Would North Korea view these conditions as political suicide? It agreed to many of them in 1953, so it’s hardly in a position to object to them now. Its agreement to progress toward becoming “open, transparent, and representative” depends how interested its leaders really are in developing their society and improving the living standards of their people. Until recently, U.S. and South Korean diplomats assessed that interest as high. North Korean propaganda still extols economic development as the half of its byungjin policy that isn’t fundamentally objectionable to the rest of humanity.

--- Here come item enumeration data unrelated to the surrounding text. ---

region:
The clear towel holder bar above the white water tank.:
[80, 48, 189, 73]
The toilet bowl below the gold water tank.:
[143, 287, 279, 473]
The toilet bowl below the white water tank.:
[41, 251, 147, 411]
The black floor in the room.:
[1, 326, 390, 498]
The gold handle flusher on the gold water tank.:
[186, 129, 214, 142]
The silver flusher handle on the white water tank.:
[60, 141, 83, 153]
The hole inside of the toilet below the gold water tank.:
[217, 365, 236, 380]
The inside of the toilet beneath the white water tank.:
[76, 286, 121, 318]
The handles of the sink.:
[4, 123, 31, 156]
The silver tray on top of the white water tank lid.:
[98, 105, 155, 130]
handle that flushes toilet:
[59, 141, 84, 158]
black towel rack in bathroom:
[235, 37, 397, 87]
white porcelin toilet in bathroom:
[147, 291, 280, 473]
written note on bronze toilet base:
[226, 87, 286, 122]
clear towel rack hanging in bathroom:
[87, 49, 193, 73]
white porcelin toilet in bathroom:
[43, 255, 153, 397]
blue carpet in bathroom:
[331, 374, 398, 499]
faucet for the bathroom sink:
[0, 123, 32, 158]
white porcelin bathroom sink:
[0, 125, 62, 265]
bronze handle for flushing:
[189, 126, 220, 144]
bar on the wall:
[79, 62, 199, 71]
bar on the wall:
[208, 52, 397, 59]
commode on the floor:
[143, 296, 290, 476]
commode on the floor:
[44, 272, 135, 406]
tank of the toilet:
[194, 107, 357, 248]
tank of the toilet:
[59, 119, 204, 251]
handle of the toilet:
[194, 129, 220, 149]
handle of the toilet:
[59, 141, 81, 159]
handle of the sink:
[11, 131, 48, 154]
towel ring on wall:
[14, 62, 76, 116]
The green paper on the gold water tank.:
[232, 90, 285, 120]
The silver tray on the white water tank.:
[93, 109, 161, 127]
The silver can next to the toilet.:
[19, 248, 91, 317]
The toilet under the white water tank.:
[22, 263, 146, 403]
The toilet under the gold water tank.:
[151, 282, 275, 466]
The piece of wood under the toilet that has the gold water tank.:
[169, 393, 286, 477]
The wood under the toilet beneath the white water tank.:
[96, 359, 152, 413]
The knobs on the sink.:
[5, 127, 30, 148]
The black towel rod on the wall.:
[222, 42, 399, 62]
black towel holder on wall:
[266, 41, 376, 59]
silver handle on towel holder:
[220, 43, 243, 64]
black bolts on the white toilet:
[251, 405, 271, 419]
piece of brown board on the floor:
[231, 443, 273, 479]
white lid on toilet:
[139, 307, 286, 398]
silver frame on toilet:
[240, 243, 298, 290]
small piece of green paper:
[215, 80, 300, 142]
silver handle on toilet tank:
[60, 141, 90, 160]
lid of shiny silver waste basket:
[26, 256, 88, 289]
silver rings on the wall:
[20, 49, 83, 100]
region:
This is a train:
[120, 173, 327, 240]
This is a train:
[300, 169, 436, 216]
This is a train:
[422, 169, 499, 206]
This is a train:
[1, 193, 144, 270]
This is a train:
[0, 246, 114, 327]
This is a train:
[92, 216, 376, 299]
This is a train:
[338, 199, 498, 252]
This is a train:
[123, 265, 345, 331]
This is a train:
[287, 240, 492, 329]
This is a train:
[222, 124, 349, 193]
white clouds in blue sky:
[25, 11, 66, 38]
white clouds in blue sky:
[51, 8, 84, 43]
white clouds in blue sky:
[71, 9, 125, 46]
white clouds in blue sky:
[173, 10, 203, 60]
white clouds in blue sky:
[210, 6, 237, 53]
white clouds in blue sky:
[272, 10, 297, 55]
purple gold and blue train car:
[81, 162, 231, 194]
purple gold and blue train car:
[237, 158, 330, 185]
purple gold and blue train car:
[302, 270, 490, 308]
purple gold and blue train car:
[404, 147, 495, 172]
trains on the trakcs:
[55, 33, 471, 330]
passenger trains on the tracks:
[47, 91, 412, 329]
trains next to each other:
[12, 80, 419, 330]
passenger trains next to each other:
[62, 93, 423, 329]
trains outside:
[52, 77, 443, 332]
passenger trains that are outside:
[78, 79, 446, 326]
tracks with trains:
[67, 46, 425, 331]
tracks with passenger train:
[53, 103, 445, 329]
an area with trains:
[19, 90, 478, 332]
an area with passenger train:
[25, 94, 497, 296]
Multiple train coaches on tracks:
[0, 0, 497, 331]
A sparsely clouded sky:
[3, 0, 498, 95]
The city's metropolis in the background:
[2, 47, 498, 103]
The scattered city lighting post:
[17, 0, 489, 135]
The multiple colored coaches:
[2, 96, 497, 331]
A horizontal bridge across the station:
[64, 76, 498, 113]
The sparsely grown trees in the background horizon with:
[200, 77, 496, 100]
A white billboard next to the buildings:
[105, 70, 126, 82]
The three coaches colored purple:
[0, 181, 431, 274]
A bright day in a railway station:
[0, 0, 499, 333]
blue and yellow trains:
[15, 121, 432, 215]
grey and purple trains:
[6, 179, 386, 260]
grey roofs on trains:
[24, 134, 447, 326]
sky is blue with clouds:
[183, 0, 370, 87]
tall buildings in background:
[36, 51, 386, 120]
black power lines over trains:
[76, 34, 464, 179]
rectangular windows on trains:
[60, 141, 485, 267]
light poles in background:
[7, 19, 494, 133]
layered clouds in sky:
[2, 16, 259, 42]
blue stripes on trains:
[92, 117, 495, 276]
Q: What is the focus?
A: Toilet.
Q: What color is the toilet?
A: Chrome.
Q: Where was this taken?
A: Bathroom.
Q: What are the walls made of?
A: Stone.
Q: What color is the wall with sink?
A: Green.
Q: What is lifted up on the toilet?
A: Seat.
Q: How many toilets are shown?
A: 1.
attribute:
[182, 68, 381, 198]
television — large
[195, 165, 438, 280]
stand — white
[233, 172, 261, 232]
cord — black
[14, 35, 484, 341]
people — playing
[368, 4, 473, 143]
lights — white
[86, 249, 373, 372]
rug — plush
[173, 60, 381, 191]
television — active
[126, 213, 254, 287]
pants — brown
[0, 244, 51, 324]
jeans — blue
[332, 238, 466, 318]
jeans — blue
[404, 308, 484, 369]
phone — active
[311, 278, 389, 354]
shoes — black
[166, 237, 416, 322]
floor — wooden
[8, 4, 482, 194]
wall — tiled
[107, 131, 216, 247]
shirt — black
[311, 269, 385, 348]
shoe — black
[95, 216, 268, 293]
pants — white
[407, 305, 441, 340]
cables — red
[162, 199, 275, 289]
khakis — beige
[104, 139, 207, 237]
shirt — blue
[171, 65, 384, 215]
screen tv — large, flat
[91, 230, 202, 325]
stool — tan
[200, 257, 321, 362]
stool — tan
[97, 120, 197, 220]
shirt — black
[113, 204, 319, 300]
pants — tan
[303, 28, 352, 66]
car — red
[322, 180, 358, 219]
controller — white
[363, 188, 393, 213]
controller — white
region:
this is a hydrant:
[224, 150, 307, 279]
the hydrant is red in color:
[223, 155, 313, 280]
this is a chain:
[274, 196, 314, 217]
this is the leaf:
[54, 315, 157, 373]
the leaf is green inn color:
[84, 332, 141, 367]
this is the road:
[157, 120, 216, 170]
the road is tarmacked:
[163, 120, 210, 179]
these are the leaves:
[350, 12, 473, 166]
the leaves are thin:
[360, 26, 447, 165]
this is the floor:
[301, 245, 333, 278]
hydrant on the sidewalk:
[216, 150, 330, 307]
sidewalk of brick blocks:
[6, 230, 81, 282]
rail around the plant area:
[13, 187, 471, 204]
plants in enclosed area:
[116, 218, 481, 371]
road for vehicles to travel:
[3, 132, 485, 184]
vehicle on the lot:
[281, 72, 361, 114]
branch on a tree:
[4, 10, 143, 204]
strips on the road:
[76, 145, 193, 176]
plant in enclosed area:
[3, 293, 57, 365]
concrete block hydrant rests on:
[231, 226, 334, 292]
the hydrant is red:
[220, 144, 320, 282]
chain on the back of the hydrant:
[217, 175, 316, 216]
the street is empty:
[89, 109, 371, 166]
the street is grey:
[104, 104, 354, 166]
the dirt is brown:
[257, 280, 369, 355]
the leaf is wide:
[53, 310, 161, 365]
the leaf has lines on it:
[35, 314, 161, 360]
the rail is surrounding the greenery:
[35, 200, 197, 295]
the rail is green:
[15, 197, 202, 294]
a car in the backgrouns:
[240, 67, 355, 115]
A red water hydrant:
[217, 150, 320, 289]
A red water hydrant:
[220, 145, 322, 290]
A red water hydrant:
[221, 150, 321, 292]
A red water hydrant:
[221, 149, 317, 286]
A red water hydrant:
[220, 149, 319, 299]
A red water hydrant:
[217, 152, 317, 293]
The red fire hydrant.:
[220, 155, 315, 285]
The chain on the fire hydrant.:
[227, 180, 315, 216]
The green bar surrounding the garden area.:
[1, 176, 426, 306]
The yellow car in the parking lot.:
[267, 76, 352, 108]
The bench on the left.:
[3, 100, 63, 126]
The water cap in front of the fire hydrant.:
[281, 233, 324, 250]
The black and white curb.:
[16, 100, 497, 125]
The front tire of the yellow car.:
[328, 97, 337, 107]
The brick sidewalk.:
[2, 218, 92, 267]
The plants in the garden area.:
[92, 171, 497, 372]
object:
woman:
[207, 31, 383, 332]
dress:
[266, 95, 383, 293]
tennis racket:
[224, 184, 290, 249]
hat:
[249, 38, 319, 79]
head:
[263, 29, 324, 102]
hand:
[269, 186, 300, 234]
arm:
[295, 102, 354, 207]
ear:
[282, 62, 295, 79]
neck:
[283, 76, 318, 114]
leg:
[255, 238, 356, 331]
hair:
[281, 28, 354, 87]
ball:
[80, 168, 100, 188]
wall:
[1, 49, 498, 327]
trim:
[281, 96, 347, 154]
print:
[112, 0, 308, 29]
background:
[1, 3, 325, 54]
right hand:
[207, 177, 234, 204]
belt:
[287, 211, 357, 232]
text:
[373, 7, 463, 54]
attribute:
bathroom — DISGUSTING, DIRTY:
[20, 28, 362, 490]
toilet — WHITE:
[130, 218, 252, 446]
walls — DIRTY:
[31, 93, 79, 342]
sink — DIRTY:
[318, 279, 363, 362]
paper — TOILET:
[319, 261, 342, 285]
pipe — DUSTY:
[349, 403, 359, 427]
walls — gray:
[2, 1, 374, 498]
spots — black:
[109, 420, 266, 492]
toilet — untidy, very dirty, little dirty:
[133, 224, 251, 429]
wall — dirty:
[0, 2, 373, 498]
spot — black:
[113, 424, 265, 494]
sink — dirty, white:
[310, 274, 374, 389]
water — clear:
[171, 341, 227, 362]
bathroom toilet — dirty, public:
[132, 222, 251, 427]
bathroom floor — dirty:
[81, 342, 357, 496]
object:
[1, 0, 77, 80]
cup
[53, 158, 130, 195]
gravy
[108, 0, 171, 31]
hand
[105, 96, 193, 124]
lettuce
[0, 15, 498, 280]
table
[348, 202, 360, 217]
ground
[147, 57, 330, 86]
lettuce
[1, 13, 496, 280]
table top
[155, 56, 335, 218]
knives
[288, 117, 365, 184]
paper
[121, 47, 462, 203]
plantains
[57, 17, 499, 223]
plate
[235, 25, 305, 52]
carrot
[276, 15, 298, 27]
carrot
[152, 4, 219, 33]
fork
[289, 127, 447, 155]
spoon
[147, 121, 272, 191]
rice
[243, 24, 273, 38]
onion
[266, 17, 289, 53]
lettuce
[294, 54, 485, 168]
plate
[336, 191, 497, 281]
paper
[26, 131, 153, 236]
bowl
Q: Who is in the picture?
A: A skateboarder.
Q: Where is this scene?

Whether Pyongyang would agree to this condition also depends on whether its leaders believe their own propaganda. That propaganda ceaselessly emphasizes how much the people adore Kim Jong-un, their single-minded pride and nationalism, and their belief that only a Supreme Leader can protect them from the packs of ravenous capitalists and carpetbaggers beyond the walls of their safe space. Some of the top officials in Pyongyang probably really do believe this, to varying degrees. Because human beings are individuals, and because individuals vary, some demographics in even the poorest regions of North Korea probably share it, too. I’ve met North Korean refugees who admit to having believed it themselves at one time. You don’t have to go all the way to Pyongyang to find experts who believe we underestimate the popularity of the regime, either: both Brian Myers and Andrei Lankov, who disagree with each other more often than not, have both said this at different times. Whether they’re right or wrong is mostly speculative; it isn’t even the point of the discussion. The point is that the leaders in Pyongyang might just believe it, or that they might, in a moment of sufficient duress, take the risk of believing the things they pretend to believe. But the state’s increasingly repressive policies also suggest its general recognition that many North Koreans despise the state’s exercise of totalitarian authority.

If a diplomatic solution is as unlikely as most people think it is, these conditions are probably moot anyway, and sanctions are merely one part of a broader strategy to either collapse the regime in as controlled a manner as possible, or to limit its capacity to threaten the world by putting it in something akin to international financial receivership. I’ll discuss the latter concept in the next post in this series.

1 Response

  1. Two things. The DPRK is not India. We simply cannot permit them to develop the capability to launch a nuclear strike on the US homeland. So a much more “blunt instrument” regime change is coming if the DPRK doesn’t choose to change otherwise. Second, the level of human rights abuses in the DPRK makes it a moral issue not to come to an accommodation that leaves the people in chains.